Nguyen Kent, Yoo Kristy, Frediani Tanner, Lang Tracy, Shan John, Toy Brian, Xu Benjamin Y
Department of Ophthalmology, University of Southern California, Los Angeles, CA, USA.
Keck School of Medicine, University of Southern California, Los Angeles, CA, USA.
Clin Exp Optom. 2025 Jun 25:1-6. doi: 10.1080/08164622.2025.2515978.
Few studies have examined the utility of glaucoma referrals among young adults aged 18-40 years, as glaucoma is primarily a disease of the elderly. There are sparse data about prevalence of myopia, which may confound glaucoma diagnosis in this population.
To examine the prevalence and characteristics of primary open angle glaucoma (POAG) patients and suspects among young adults aged 18-39 years referred by optometry for in-office evaluation by glaucoma specialists.
Eligible participants who were referred for glaucoma evaluation between 1 January 2015 to 31 December 2019 were identified in the electronic medical record database. Study inclusion required glaucoma suspect diagnosis by optometry with subsequent referral and evaluation by a fellowship-trained glaucoma specialist. Diagnoses of glaucoma suspect and POAG by the glaucoma specialists were ascertained through International Classification of Diseases Tenth Revision codes and confirmed through manual chart review. Electronic medical record data were reviewed for age at time of referral, sex, cup-to-disc ratio, intraocular pressure (IOP), central corneal thickness, spherical equivalent refractive error, and family history of glaucoma. Ocular data from one eye of each included patient was selected at random and compared between glaucoma suspects and glaucoma patients.
Among 660 patients referred by optometrists for glaucoma evaluation, 151 (22.9%) followed up with referrals. Among evaluated patients, 6 (4.0%) were diagnosed with glaucoma. Glaucoma patients tended to have more severe myopia and higher cup-to-disc ratio compared to glaucoma suspects.

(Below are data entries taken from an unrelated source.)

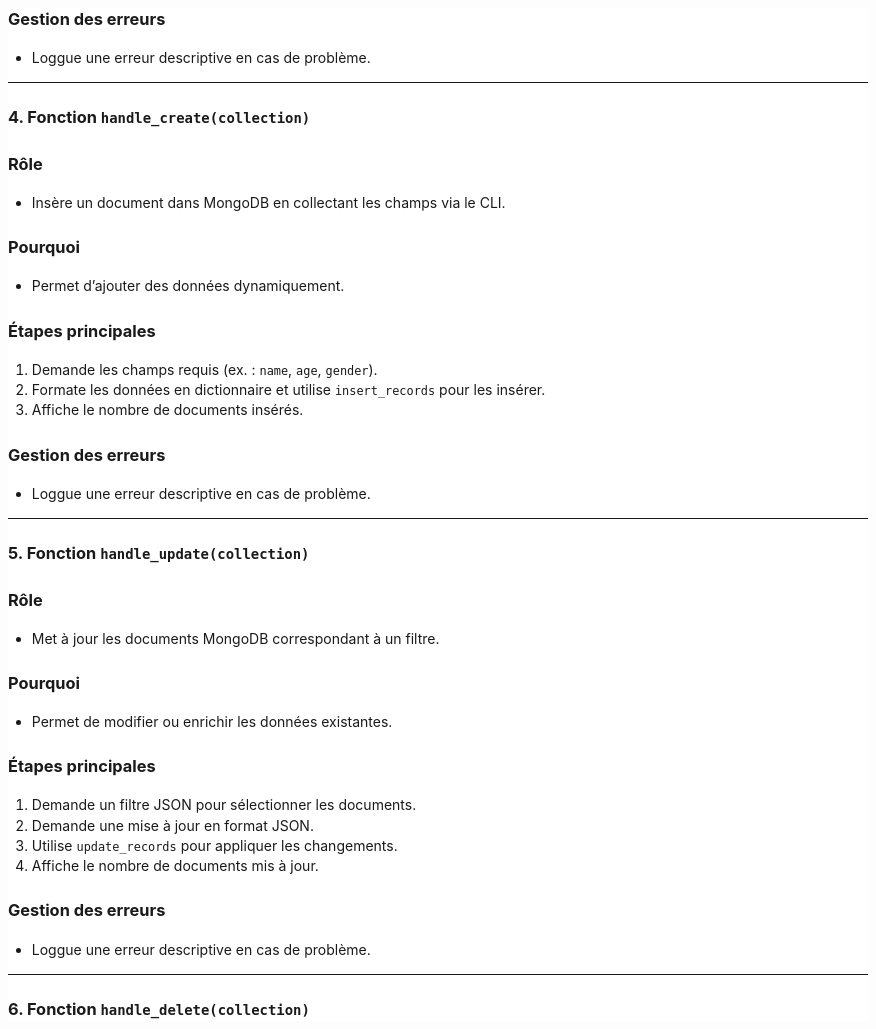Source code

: ### **Gestion des erreurs**

- Loggue une erreur descriptive en cas de problème.

---

### **4. Fonction `handle_create(collection)`**

### **Rôle**

- Insère un document dans MongoDB en collectant les champs via le CLI.

### **Pourquoi**

- Permet d’ajouter des données dynamiquement.

### **Étapes principales**

1. Demande les champs requis (ex. : `name`, `age`, `gender`).
2. Formate les données en dictionnaire et utilise `insert_records` pour les insérer.
3. Affiche le nombre de documents insérés.

### **Gestion des erreurs**

- Loggue une erreur descriptive en cas de problème.

---

### **5. Fonction `handle_update(collection)`**

### **Rôle**

- Met à jour les documents MongoDB correspondant à un filtre.

### **Pourquoi**

- Permet de modifier ou enrichir les données existantes.

### **Étapes principales**

1. Demande un filtre JSON pour sélectionner les documents.
2. Demande une mise à jour en format JSON.
3. Utilise `update_records` pour appliquer les changements.
4. Affiche le nombre de documents mis à jour.

### **Gestion des erreurs**

- Loggue une erreur descriptive en cas de problème.

---

### **6. Fonction `handle_delete(collection)`**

The utility of referring young adults for glaucoma evaluation was low in this patient population and practice setting, with only one out of 25 evaluations yielding a positive diagnosis and over 75% of referred patients failing to present for evaluation. Evidence-based methods to risk-stratify patients and establish standardised referral guidelines could be beneficial to ensure proper allocation of glaucoma care resources.
由于青光眼主要是一种老年疾病,很少有研究探讨18至40岁年轻成年人青光眼转诊的效用。关于近视患病率的数据稀少,这可能会混淆该人群的青光眼诊断。
为了研究验光转诊至青光眼专科医生进行门诊评估的18至39岁年轻成年人中原发性开角型青光眼(POAG)患者及疑似患者的患病率和特征。
在电子病历数据库中识别出2015年1月1日至2019年12月31日期间因青光眼评估而被转诊的符合条件的参与者。研究纳入要求验光诊断为青光眼疑似病例并随后由接受过专科培训的青光眼专家进行转诊和评估。青光眼专家对青光眼疑似病例和POAG的诊断通过国际疾病分类第十版编码确定,并通过手工病历审查进行确认。审查电子病历数据以获取转诊时的年龄、性别、杯盘比、眼压(IOP)、中央角膜厚度、等效球镜屈光不正和青光眼家族史。从每个纳入患者的一只眼中随机选择眼部数据,并在青光眼疑似患者和青光眼患者之间进行比较。
在验光师转诊进行青光眼评估的660名患者中,151名(22.9%)接受了转诊随访。在接受评估的患者中,6名(4.0%)被诊断为青光眼。与青光眼疑似患者相比,青光眼患者往往有更严重的近视和更高的杯盘比。
在该患者群体和实践环境中,转诊年轻成年人进行青光眼评估的效用较低,25次评估中只有1次得出阳性诊断,超过75%的转诊患者未前来评估。基于证据的患者风险分层方法和建立标准化转诊指南可能有助于确保青光眼护理资源的合理分配。